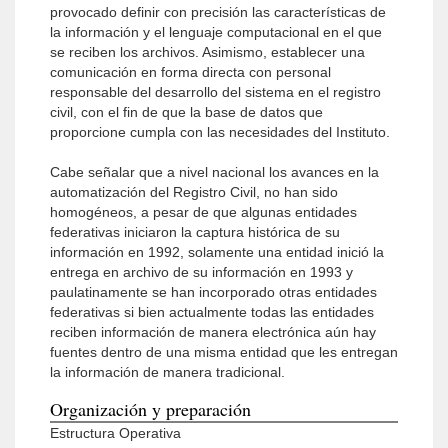
provocado definir con precisión las características de
la información y el lenguaje computacional en el que
se reciben los archivos. Asimismo, establecer una
comunicación en forma directa con personal
responsable del desarrollo del sistema en el registro
civil, con el fin de que la base de datos que
proporcione cumpla con las necesidades del Instituto.
Cabe señalar que a nivel nacional los avances en la
automatización del Registro Civil, no han sido
homogéneos, a pesar de que algunas entidades
federativas iniciaron la captura histórica de su
información en 1992, solamente una entidad inició la
entrega en archivo de su información en 1993 y
paulatinamente se han incorporado otras entidades
federativas si bien actualmente todas las entidades
reciben información de manera electrónica aún hay
fuentes dentro de una misma entidad que les entregan
la información de manera tradicional.
Organización y preparación
Estructura Operativa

──────

YOUR TASK: Where the material contains pictures, leave them out and copy the rest verbatim.

RESPONSE BELOW:
provocado definir con precisión las características de
la información y el lenguaje computacional en el que
se reciben los archivos. Asimismo, establecer una
comunicación en forma directa con personal
responsable del desarrollo del sistema en el registro
civil, con el fin de que la base de datos que
proporcione cumpla con las necesidades del Instituto.
Cabe señalar que a nivel nacional los avances en la
automatización del Registro Civil, no han sido
homogéneos, a pesar de que algunas entidades
federativas iniciaron la captura histórica de su
información en 1992, solamente una entidad inició la
entrega en archivo de su información en 1993 y
paulatinamente se han incorporado otras entidades
federativas si bien actualmente todas las entidades
reciben información de manera electrónica aún hay
fuentes dentro de una misma entidad que les entregan
la información de manera tradicional.
Organización y preparación
Estructura Operativa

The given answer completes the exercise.